Data entries
◇ ◇ ◇ ◇
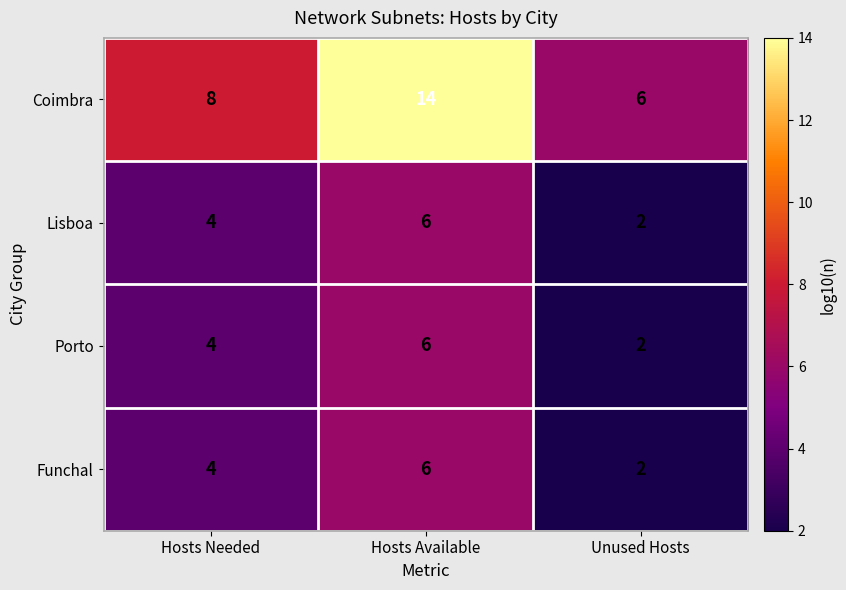

How many data points does each series have?

3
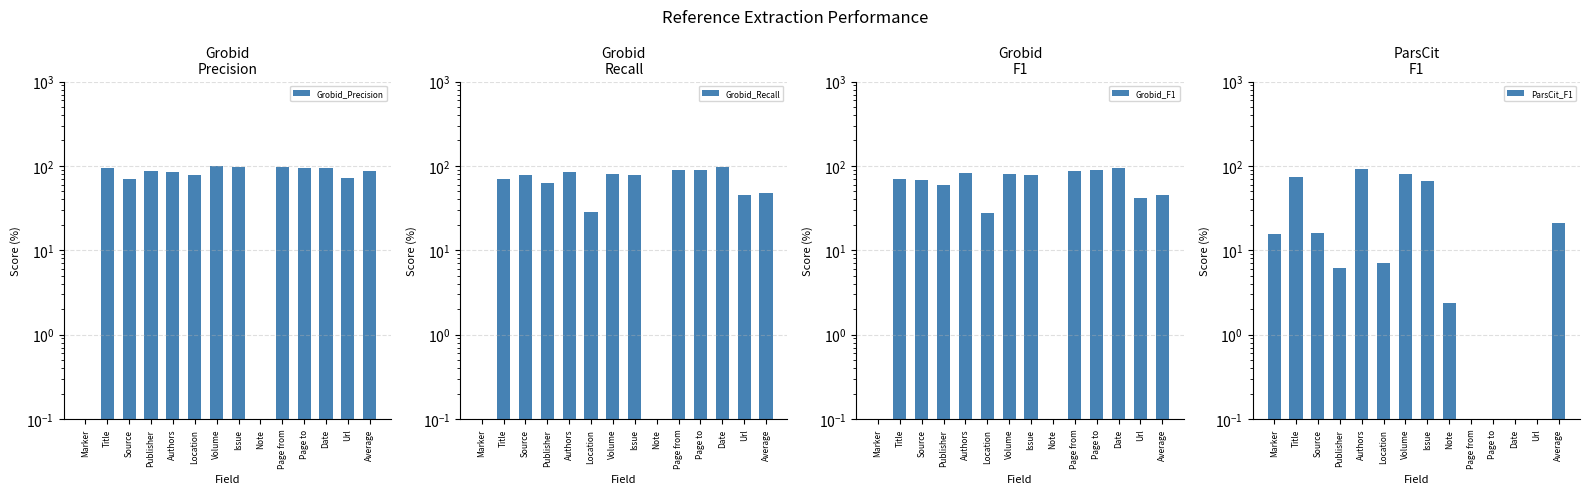

Reading left to right, extract all data points from this chart.

Grobid_Precision: Marker=0.0	Title=95.6	Source=69.4	Publisher=87.2	Authors=83.7	Location=78.1	Volume=99.2	Issue=96.2	Note=0.0	Page from=96.7	Page to=95.4	Date=94.9	Url=70.9	Average=87.9
Grobid_Recall: Marker=0.0	Title=70.2	Source=78.4	Publisher=62.8	Authors=83.6	Location=28.6	Volume=80.0	Issue=78.3	Note=0.0	Page from=88.5	Page to=89.7	Date=96.4	Url=44.8	Average=47.1
Grobid_F1: Marker=0.0	Title=70.0	Source=68.9	Publisher=59.9	Authors=82.4	Location=28.0	Volume=79.5	Issue=77.4	Note=0.0	Page from=87.3	Page to=88.4	Date=93.9	Url=41.9	Average=45.8
ParsCit_F1: Marker=15.7	Title=74.7	Source=16.2	Publisher=6.2	Authors=91.1	Location=7.0	Volume=79.8	Issue=66.8	Note=2.4	Page from=0.0	Page to=0.0	Date=0.0	Url=0.0	Average=21.2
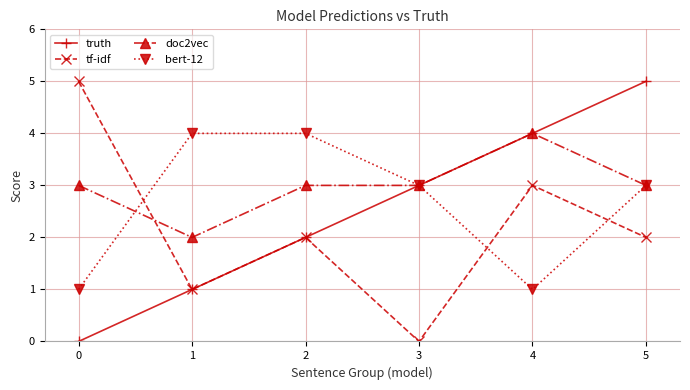

What is the greatest value displayed?

5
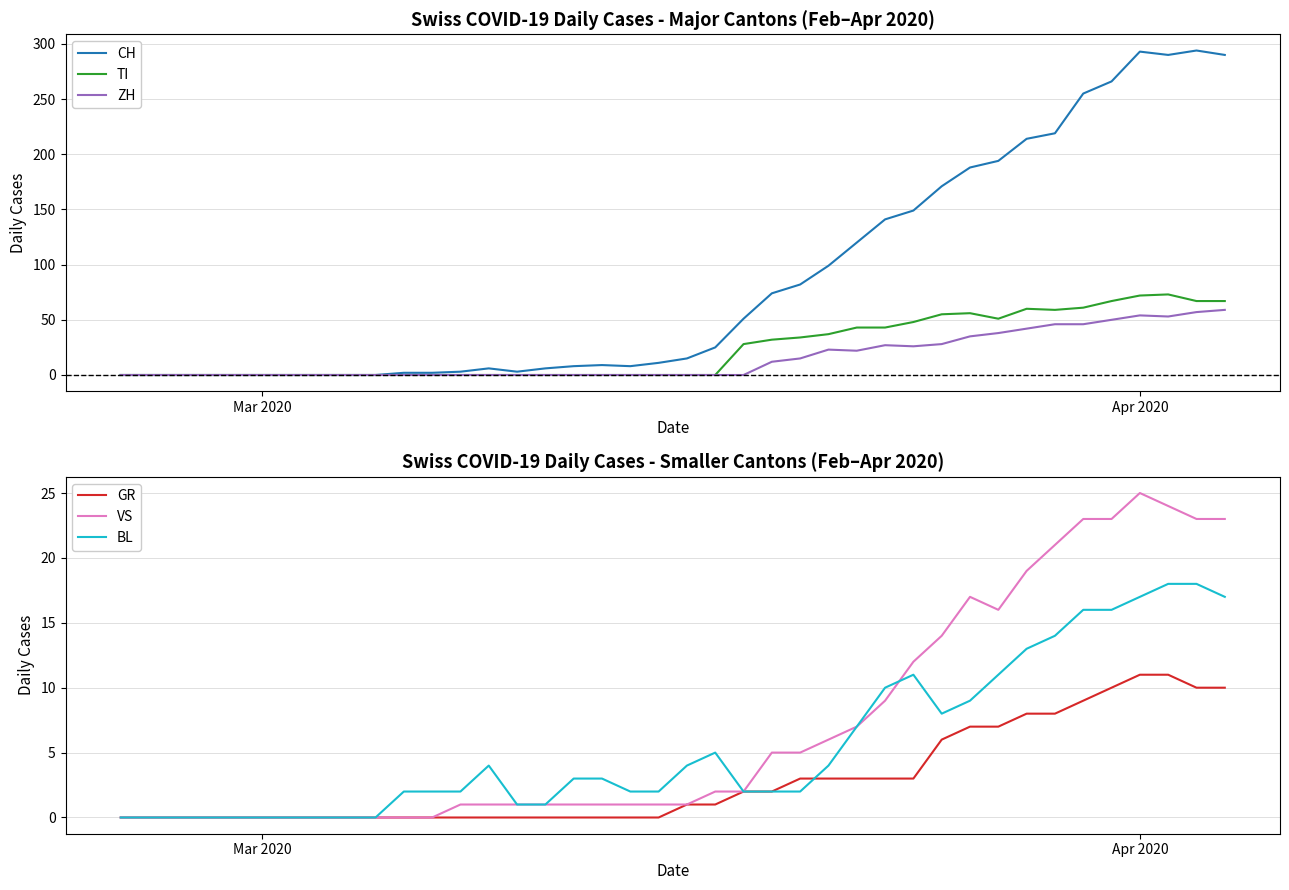

In BL, how many points are lower than both neighbors (excluding endpoints)?

1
◇ ◇ ◇ ◇
Exercise goal
Reproduce all of the lines above word for word, leaving out the pictures.

Your response
How many data points does each series have?

3

Reading left to right, extract all data points from this chart.

Grobid_Precision: Marker=0.0	Title=95.6	Source=69.4	Publisher=87.2	Authors=83.7	Location=78.1	Volume=99.2	Issue=96.2	Note=0.0	Page from=96.7	Page to=95.4	Date=94.9	Url=70.9	Average=87.9
Grobid_Recall: Marker=0.0	Title=70.2	Source=78.4	Publisher=62.8	Authors=83.6	Location=28.6	Volume=80.0	Issue=78.3	Note=0.0	Page from=88.5	Page to=89.7	Date=96.4	Url=44.8	Average=47.1
Grobid_F1: Marker=0.0	Title=70.0	Source=68.9	Publisher=59.9	Authors=82.4	Location=28.0	Volume=79.5	Issue=77.4	Note=0.0	Page from=87.3	Page to=88.4	Date=93.9	Url=41.9	Average=45.8
ParsCit_F1: Marker=15.7	Title=74.7	Source=16.2	Publisher=6.2	Authors=91.1	Location=7.0	Volume=79.8	Issue=66.8	Note=2.4	Page from=0.0	Page to=0.0	Date=0.0	Url=0.0	Average=21.2

What is the greatest value displayed?

5

In BL, how many points are lower than both neighbors (excluding endpoints)?

1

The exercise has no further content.